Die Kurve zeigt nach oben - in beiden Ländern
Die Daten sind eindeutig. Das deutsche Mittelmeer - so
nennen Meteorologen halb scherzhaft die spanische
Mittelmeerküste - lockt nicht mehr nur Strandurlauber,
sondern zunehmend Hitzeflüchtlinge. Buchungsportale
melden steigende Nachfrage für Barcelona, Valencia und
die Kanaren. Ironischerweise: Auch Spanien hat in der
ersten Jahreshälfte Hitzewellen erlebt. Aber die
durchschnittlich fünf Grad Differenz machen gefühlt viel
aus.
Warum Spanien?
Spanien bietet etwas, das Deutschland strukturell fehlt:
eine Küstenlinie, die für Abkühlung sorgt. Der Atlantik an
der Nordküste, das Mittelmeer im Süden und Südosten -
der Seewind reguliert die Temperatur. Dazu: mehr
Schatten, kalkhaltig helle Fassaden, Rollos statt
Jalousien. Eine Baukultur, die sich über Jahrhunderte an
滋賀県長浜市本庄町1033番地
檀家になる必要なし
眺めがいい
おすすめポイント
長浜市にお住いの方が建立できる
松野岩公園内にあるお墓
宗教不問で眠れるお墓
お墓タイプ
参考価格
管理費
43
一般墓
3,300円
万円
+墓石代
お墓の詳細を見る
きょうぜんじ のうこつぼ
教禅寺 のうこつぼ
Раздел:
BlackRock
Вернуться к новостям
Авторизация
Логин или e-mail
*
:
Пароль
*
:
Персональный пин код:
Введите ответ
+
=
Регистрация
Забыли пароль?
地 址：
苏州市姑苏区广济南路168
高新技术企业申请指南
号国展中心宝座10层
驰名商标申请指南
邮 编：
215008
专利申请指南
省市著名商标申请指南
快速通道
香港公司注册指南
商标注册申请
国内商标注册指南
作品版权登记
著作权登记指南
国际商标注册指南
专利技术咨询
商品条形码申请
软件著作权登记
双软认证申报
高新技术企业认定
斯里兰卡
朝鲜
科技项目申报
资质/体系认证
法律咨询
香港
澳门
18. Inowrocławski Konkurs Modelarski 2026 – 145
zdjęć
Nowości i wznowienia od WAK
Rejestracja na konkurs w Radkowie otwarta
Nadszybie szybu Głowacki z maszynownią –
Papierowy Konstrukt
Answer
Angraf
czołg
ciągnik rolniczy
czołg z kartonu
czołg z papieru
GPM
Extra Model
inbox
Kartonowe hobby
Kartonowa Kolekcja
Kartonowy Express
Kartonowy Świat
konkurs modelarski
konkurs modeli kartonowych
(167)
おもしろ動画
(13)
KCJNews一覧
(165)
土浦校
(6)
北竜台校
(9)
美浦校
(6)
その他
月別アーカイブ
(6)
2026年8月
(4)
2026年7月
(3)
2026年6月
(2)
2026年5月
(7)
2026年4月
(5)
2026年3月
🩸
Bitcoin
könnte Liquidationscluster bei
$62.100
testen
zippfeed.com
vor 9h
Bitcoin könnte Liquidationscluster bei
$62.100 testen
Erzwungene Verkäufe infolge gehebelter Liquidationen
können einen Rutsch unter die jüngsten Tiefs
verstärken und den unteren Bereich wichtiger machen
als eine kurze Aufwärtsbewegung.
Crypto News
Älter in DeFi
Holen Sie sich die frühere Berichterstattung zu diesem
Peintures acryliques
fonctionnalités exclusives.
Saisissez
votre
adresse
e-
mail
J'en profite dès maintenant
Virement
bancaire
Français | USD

_ _ _

**练习说明:**
请从记录的第一行起逐行照抄，抄到含有“Schatten, kalkhaltig helle”的那一行为止，该行也要抄。

**参考答案:**
Die Kurve zeigt nach oben - in beiden Ländern
Die Daten sind eindeutig. Das deutsche Mittelmeer - so
nennen Meteorologen halb scherzhaft die spanische
Mittelmeerküste - lockt nicht mehr nur Strandurlauber,
sondern zunehmend Hitzeflüchtlinge. Buchungsportale
melden steigende Nachfrage für Barcelona, Valencia und
die Kanaren. Ironischerweise: Auch Spanien hat in der
ersten Jahreshälfte Hitzewellen erlebt. Aber die
durchschnittlich fünf Grad Differenz machen gefühlt viel
aus.
Warum Spanien?
Spanien bietet etwas, das Deutschland strukturell fehlt:
eine Küstenlinie, die für Abkühlung sorgt. Der Atlantik an
der Nordküste, das Mittelmeer im Süden und Südosten -
der Seewind reguliert die Temperatur. Dazu: mehr
Schatten, kalkhaltig helle Fassaden, Rollos statt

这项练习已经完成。